# Nov 1 -- Halloween City End of Season Entire Store Sale



## Ghost of Spookie (Sep 28, 2008)

Just got my email from Halloween City telling about the extended hours for the last 3 Days, along with a 20% off coupon on one item and the annoucement that they will be having a year end clearance of 50% off the entire store starting Nov 1.


----------



## Trace (Sep 28, 2011)

So you CAN Combine the 20% off coupon with the 50% off?


----------



## Ghost of Spookie (Sep 28, 2008)

There 20% off coupons have a 10/31 expiration date on them. So no.


----------



## Screaming Demons (Sep 15, 2008)

Many of the props in my local store were 50 percent off yesterday. I bought a few things but most of the good stuff was gone. And some of the stuff that was left was damaged so I would want even more than half off.


----------



## Trace (Sep 28, 2011)

I just got back from the Spirit Halloween in Berkeley. They had ALOT of animatronics and a few good static props. I got the Eaten Alive guy, John Doe, Crawling Zombie, and a few other good ones, fog machine, juice for about $300. They still have 2 Bloody Mary mirrors, busts, candelabras, Grave Digger, Harvester, Zombies, SO almost everything they had is still there. 

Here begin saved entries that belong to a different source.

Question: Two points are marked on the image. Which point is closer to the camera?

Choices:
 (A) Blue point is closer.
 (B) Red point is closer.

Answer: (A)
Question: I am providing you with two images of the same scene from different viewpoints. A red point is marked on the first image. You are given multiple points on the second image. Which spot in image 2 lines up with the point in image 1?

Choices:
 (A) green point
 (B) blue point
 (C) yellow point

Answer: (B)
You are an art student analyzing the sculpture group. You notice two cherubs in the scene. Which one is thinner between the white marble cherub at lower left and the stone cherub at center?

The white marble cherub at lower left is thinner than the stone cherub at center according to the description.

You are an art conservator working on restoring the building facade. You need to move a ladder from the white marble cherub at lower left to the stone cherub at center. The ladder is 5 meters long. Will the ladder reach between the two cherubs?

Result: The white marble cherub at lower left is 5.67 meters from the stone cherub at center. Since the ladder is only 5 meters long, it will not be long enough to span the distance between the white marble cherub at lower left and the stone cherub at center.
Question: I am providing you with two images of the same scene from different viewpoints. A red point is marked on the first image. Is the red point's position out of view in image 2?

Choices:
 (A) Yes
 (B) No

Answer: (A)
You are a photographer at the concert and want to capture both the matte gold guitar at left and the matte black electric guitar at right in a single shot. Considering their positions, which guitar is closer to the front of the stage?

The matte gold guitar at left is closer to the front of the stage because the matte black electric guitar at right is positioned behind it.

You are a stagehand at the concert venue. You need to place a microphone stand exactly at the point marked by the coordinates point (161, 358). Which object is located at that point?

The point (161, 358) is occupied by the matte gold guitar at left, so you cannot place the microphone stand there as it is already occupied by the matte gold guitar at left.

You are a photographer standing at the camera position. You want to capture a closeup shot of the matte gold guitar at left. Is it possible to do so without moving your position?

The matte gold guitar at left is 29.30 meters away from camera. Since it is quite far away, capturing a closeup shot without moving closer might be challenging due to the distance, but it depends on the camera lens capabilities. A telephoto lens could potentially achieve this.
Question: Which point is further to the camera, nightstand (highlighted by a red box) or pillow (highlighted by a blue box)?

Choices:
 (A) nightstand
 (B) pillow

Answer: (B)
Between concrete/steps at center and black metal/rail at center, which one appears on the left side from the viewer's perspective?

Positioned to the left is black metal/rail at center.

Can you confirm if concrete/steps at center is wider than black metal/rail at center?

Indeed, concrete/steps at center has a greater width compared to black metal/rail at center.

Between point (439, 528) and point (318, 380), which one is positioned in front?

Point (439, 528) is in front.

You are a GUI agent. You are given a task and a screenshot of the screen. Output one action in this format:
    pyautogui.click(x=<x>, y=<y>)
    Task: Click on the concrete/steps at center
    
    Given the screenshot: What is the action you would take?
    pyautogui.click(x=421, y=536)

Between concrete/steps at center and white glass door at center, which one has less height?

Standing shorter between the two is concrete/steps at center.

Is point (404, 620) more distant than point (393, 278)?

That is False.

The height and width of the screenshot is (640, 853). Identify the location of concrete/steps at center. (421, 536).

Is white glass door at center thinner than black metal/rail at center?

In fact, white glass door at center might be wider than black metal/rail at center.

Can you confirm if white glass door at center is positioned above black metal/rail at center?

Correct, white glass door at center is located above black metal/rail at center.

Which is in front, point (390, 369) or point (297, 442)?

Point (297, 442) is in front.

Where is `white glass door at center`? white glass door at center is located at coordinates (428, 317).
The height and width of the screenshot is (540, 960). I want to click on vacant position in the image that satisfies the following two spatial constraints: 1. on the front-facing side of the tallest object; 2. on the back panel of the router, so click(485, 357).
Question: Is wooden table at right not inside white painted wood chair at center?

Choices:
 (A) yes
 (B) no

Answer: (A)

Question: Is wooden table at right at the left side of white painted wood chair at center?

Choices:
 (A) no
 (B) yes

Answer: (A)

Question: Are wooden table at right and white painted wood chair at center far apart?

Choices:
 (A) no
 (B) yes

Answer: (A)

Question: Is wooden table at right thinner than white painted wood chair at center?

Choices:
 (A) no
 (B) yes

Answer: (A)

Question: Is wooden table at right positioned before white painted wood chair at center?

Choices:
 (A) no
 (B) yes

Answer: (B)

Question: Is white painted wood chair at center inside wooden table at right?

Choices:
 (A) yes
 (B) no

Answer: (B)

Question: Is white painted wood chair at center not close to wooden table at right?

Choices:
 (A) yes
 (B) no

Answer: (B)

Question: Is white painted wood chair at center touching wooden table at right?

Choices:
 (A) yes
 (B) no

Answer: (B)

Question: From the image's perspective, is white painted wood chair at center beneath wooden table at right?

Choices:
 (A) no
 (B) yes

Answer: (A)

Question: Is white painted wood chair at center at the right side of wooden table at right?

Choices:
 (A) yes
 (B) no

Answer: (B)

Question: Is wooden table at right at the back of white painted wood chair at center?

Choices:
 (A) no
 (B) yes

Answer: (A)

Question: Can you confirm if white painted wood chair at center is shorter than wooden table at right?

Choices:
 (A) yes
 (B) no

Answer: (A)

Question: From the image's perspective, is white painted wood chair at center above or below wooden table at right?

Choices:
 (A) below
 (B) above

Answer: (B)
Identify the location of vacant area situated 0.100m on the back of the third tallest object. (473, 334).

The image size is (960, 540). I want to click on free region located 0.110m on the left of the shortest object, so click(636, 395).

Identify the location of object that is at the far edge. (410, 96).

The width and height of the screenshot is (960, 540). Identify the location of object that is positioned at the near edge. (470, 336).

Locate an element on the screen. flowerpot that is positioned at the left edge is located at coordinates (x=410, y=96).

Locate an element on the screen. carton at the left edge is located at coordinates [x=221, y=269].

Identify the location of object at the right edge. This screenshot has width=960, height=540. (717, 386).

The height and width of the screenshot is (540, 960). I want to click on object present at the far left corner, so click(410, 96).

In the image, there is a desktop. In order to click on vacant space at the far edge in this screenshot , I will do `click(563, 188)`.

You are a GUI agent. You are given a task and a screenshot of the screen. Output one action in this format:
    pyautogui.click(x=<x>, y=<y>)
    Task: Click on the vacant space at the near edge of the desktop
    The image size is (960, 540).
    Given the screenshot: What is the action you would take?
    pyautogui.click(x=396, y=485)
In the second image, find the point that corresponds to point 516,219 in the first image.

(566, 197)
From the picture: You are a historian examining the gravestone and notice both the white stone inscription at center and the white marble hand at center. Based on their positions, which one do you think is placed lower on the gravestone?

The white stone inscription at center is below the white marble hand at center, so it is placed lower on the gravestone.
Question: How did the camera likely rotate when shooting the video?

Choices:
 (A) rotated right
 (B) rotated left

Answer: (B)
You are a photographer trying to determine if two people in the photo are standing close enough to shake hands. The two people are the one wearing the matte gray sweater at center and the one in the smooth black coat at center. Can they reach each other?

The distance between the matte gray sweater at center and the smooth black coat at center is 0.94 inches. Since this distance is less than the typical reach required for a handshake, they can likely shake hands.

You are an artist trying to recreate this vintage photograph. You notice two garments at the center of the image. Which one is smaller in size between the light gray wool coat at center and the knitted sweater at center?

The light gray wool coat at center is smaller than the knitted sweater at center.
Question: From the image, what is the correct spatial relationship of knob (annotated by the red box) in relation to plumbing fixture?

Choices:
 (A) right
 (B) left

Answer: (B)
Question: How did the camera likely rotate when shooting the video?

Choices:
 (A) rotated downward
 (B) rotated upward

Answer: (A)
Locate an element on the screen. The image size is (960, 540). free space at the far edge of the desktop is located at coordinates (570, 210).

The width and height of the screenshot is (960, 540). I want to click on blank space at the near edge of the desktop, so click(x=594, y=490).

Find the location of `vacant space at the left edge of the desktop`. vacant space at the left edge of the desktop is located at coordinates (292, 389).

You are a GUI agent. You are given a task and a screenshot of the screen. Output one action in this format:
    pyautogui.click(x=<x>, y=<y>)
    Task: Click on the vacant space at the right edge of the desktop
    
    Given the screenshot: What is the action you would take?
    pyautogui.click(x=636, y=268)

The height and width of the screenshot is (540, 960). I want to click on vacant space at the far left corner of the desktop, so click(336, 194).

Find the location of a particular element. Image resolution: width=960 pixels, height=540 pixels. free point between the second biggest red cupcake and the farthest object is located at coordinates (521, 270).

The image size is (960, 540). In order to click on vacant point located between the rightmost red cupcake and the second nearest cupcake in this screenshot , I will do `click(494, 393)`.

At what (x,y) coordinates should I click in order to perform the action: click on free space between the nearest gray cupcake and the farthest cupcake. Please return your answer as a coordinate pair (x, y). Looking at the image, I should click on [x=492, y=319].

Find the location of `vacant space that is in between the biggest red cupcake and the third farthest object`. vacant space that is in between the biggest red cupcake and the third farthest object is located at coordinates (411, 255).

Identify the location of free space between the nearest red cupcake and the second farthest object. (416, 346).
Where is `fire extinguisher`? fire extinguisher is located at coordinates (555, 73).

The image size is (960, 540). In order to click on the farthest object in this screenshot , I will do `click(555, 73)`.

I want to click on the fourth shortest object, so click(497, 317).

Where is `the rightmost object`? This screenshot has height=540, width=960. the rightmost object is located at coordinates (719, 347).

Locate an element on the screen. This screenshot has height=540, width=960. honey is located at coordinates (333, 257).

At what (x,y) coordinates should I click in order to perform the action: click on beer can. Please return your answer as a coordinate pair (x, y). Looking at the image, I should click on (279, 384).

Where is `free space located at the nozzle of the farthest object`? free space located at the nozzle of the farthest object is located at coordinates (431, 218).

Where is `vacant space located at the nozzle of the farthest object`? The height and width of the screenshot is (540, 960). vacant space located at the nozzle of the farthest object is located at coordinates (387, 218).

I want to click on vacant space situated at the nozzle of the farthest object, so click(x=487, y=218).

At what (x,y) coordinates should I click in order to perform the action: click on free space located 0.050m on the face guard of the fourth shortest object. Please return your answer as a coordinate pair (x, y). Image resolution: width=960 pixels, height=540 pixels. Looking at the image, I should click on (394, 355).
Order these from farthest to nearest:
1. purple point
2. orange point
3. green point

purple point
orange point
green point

ALL of the displays (cardboard ones: Ghostface house, Altar with the fencing/Bloody Mary prop wall holder/Cemetery sign) are $50! I dont have the space but I know someone will.


----------



## Ravenfell Manor (Oct 2, 2011)

Last year when we asked if Halloween city did a clearance sale we were told no that they send it all back to a warehouse. I guess they changed things this year. too bad we are broke until Thursday.


----------



## 13thour (Oct 29, 2008)

Just got back, I got 8 clown costumes (child and adult) 2 evil clown masks, and 5 little hanging ghouls (for a evil clown baby's mobile) didn't know it then but a carnevil theme is set for next yr. All of it was 45$ im happy!


----------



## Ghost of Spookie (Sep 28, 2008)

Trace, I think you meant to post under the Spirit Halloween thread. People should know that Halloween City deosn't have those props.

I stopped in a local HC and very few props were left. Mostly costumes and accessories. This was pretty much the situation at the HC that is closest to me on the night before Halloween and they weren't on clearance then either.


----------